Aku enggak percaya Anta bilang begitu di depanku. Awalnya aku enggak ngerti apa yang dia bilang, tapi lama kelamaan aku paham.
Setelah kurenungi, ada yang aku sesalkan dari sore tadi. Bukan karena aku menolaknya. Ini lebih dari itu! Beberapa menit setelah aku mengerti ucapan Anta, aku langsung menamparnya dan pergi begitu aja. Jujur, aku merasa ditipu dengan sikapnya selama ini, tapi aku sadar aku juga enggak kalah enggak sopannya dengan apa yang dia lakukan.
“Rizky! Berisik tahu enggak! Kamu itu dikit-dikit Fadil, dikit-dikit Fadil! Dia terus! Ke sekolah itu niat belajar atau ngecengan anak orang sih?”
“Rizky!

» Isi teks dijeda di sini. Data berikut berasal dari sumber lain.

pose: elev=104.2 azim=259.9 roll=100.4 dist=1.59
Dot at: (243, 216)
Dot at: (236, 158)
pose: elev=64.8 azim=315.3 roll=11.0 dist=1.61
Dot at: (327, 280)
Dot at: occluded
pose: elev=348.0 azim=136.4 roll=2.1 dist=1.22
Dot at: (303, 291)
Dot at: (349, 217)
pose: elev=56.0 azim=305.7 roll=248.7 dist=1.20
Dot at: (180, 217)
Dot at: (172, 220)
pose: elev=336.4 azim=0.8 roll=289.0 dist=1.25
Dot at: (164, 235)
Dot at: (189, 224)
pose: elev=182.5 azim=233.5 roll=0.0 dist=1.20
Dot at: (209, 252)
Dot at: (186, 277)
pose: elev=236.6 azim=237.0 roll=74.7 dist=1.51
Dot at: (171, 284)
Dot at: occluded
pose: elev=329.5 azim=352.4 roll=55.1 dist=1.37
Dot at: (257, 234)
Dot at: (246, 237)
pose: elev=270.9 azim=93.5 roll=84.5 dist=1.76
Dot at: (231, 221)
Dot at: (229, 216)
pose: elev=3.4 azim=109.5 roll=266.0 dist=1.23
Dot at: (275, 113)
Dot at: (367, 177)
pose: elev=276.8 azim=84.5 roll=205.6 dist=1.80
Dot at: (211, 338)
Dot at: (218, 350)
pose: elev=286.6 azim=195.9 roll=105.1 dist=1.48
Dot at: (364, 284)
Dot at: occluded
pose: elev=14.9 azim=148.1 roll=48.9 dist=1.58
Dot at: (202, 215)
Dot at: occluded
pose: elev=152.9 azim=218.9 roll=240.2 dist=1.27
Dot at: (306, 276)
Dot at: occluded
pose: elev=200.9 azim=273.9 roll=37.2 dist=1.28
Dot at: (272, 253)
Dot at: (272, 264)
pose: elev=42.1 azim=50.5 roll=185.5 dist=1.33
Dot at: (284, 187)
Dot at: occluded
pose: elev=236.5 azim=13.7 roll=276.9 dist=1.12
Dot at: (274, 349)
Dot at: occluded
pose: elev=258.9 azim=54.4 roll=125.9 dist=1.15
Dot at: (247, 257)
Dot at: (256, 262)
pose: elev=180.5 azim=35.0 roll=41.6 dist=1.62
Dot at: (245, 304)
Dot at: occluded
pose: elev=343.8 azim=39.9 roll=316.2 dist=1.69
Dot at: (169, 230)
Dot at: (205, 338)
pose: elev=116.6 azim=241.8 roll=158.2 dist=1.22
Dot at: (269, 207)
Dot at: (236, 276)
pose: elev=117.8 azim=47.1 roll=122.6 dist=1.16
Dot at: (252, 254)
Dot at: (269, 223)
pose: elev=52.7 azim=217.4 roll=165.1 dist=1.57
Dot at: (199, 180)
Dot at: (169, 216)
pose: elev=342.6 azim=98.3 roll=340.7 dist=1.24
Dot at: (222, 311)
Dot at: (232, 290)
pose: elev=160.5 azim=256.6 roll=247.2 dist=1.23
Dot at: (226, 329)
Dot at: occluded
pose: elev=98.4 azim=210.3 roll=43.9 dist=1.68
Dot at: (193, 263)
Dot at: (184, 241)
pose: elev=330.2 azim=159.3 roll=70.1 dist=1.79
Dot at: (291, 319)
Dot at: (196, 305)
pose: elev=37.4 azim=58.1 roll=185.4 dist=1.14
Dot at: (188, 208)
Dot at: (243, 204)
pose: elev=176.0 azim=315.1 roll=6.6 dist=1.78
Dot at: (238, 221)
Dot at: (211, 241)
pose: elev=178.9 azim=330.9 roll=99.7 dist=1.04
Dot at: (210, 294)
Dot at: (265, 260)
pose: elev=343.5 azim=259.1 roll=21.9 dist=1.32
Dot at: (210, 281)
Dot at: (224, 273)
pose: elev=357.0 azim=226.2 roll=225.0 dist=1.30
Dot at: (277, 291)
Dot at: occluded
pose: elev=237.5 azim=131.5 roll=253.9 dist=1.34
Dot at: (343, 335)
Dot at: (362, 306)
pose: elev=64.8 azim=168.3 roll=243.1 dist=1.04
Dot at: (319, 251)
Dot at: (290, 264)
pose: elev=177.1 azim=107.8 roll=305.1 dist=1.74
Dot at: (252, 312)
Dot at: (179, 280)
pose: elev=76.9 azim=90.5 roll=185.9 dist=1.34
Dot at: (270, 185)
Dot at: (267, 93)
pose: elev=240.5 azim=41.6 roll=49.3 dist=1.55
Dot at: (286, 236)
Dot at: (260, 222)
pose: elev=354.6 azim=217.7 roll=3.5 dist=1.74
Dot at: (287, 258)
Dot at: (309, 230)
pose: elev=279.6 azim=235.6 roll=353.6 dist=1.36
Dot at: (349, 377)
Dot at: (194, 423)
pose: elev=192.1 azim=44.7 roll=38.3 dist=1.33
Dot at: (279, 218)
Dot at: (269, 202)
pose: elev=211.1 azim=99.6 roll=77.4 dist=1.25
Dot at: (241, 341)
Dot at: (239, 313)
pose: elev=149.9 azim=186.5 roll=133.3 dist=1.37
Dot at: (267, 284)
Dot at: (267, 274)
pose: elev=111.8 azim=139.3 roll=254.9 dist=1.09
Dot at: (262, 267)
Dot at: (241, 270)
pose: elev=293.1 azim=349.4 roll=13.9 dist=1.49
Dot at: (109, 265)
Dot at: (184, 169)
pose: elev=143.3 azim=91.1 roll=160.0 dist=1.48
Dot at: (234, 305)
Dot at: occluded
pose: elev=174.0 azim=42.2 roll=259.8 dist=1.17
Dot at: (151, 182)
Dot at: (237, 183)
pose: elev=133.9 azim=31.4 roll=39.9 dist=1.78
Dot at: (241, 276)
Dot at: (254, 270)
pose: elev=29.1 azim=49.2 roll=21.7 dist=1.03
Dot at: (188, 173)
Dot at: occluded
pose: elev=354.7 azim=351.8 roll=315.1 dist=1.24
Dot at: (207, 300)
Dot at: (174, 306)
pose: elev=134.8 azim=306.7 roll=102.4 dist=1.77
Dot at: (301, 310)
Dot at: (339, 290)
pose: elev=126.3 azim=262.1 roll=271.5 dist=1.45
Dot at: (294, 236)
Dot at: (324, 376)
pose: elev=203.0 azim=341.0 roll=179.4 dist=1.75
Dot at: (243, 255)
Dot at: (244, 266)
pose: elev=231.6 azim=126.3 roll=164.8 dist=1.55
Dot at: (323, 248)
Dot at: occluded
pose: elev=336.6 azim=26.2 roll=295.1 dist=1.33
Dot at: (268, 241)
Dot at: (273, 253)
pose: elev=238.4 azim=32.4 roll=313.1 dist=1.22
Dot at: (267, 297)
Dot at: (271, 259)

Jangan Fadil terus, kerjain tugas matematika kamu!”
Aku juga masih ingat ketika Anta menarik pergelangan tanganku saat aku duduk dengan tenangnya menyaksikan Kak Fadil di lapangan. Dia bilang, “Ayo Rizky, Bu Lia udah mau masuk kelas kamu harus kembali!” katanya sepanjang perjalanan sambil mengomel.
Awalnya, kupikir ... dia hanya sedang memperdalam tugasnya sebagai ketua kelas, atau dia berusaha bertanggung jawab dengan ketertiban kelasnya.
Tahunya .... Anta suka aku.
Aku tidak berfikir sejauh itu.
Dia pasti cemburu pada Kak Fadil gara-gara tingkahku.
Ahhhhh! Aku merasa gila dengan ini semua! Anta bisa-bisanya menembakku di masa kalut gini! Dia benar-benar enggak tahu situasi dan kondisi! Keki! Keki! Keki!
Sepertinya, sebentar lagi aku bisa masuk rumah sakit jiwa, dengan alasan pendukung menjambak rambut dan telungkup di atas kasur sambil menjerit-jerit.
Setelah berguling di atas kasur pink-ku itu aku menatap langit-langit. Jadi gini ya rasanya ditembak cowok? Bingung enggak jelas walaupun cowok itu bukan orang yang disuka. Jadi salah tingkah mau lakuin apa aja. Tunggu, memangnya Anta nembak aku?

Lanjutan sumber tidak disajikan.